═════ Input ═════

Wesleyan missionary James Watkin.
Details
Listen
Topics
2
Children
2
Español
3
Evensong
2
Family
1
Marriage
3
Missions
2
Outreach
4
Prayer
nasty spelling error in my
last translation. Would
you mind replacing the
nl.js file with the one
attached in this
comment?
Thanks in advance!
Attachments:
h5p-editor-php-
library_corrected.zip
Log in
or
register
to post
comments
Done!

═════
═════ Input ═════

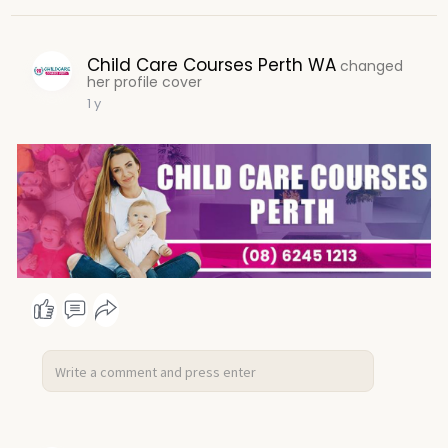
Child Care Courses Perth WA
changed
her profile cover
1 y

═════
═════ Input ═════

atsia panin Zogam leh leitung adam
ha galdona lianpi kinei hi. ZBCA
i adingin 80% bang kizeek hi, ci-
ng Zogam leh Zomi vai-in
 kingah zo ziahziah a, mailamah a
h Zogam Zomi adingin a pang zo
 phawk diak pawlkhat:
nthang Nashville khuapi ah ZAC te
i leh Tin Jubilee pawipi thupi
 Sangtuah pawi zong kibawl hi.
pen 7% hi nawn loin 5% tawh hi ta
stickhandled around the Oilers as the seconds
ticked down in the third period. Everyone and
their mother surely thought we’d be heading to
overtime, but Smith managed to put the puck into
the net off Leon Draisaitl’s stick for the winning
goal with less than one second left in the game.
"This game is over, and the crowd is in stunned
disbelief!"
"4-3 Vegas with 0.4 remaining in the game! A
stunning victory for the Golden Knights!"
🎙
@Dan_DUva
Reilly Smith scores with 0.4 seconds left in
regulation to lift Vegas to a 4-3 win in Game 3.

═════

## [Exercise prompt]
Return, word for word, the lines of the data above from the line with "ha galdona lianpi kinei hi. ZBCA" through the line with "i leh Tin Jubilee pawipi thupi", inclusive.

## [Task answer]
ha galdona lianpi kinei hi. ZBCA
i adingin 80% bang kizeek hi, ci-
ng Zogam leh Zomi vai-in
 kingah zo ziahziah a, mailamah a
h Zogam Zomi adingin a pang zo
 phawk diak pawlkhat:
nthang Nashville khuapi ah ZAC te
i leh Tin Jubilee pawipi thupi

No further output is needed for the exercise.